No single film or TV show has captured novelist Elmore Leonard's
mordant, crime-and-irony-riddled view of life quite like Timothy
Olyphant's amazing, hilarious, and yet totally creepy crime drama,
Justified: The Complete First Season, out from Sony
(www.sonypictures.com/homevideo/; $39.95 DVD; $49.95 Blu-ray; not
rated).
Few fictional thrillers can evoke as many thrills as documentarian
Alex Gibney's deconstruction of disgraced former New York Gov. Eliot
Spitzer, Client 9: Rise and Fall of Eliot Spitzer, due Tuesday from
Magnolia (www.magpictures.com/; $26.98 DVD; $29.98 Blu-ray; not
rated).
You've seen British actress Gemma Arterton's sexy side in the Bond
flick Quantum of Solace and the fantasy adventure Prince of Persia.
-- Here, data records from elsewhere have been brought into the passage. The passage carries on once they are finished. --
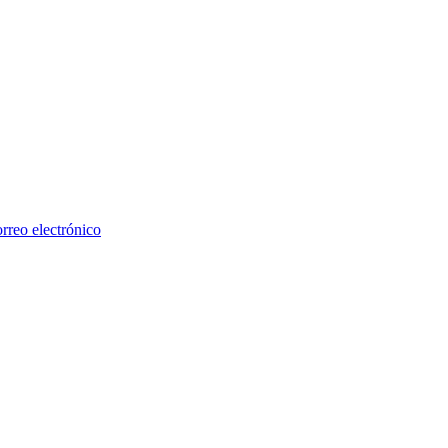
rreo electrónico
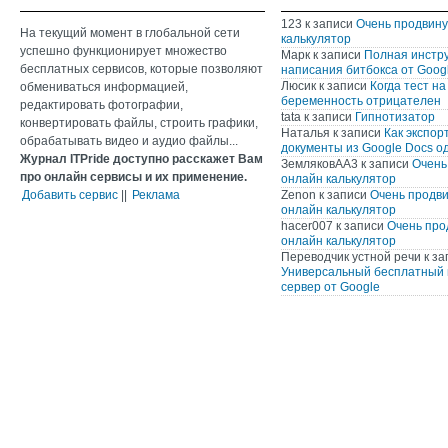
123
к записи
Очень продвин
На текущий момент в глобальной сети
калькулятор
успешно функционирует множество
Марк
к записи
Полная инстр
бесплатных сервисов, которые позволяют
написания битбокса от Googl
Люсик
к записи
Когда тест на
обмениваться информацией,
беременность отрицателен
редактировать фотографии,
tata
к записи
Гипнотизатор
конвертировать файлы, строить графики,
Наталья
к записи
Как экспор
обрабатывать видео и аудио файлы...
документы из Google Docs о
Журнал ITPride доступно расскажет Вам
ЗемляковАА3
к записи
Очень
про онлайн сервисы и их применение.
онлайн калькулятор
Добавить сервис
||
Реклама
Zenon
к записи
Очень продв
онлайн калькулятор
hacer007
к записи
Очень про
онлайн калькулятор
Переводчик устной речи
к за
Универсальный бесплатный 
сервер от Google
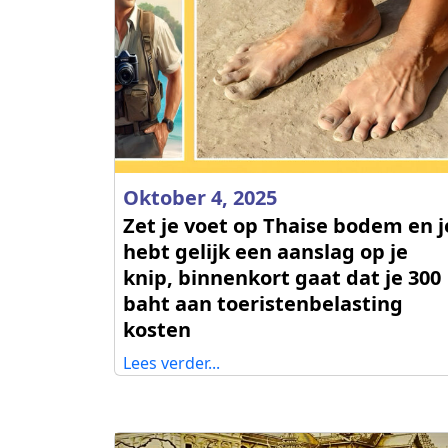
Oktober 4, 2025
Zet je voet op Thaise bodem en j
hebt gelijk een aanslag op je
knip, binnenkort gaat dat je 300
baht aan toeristenbelasting
kosten
Lees verder...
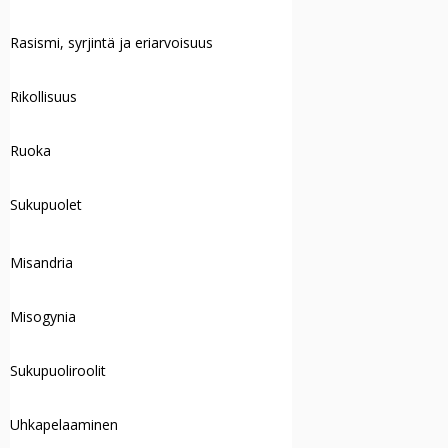
Rasismi, syrjintä ja eriarvoisuus
Rikollisuus
Ruoka
Sukupuolet
Misandria
Misogynia
Sukupuoliroolit
Uhkapelaaminen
Now discover her - equally sexy - dramatic and comedic talents in two
new British comedies. Stephen Frears' graphic-novel adaptation, Tamara
Drewe, due Feb. 8 from Sony (www.sonypictures.com/homevideo/; $28.95
DVD; $38.96 Blu-ray; rated R), features Arterton as a successful,
beautiful, plastic-surgery-enhanced novelist who returns to her
hometown, where she was taunted and teased as a child for her big
nose.
In Three and Out, from Entertainment One
(www.entertainmentonegroup.com/; $24.98; rated R), Arterton plays the
estranged daughter of Tommy Cassidy (Colm Meaney), who has decided to
commit suicide with the help of an oddball train conductor.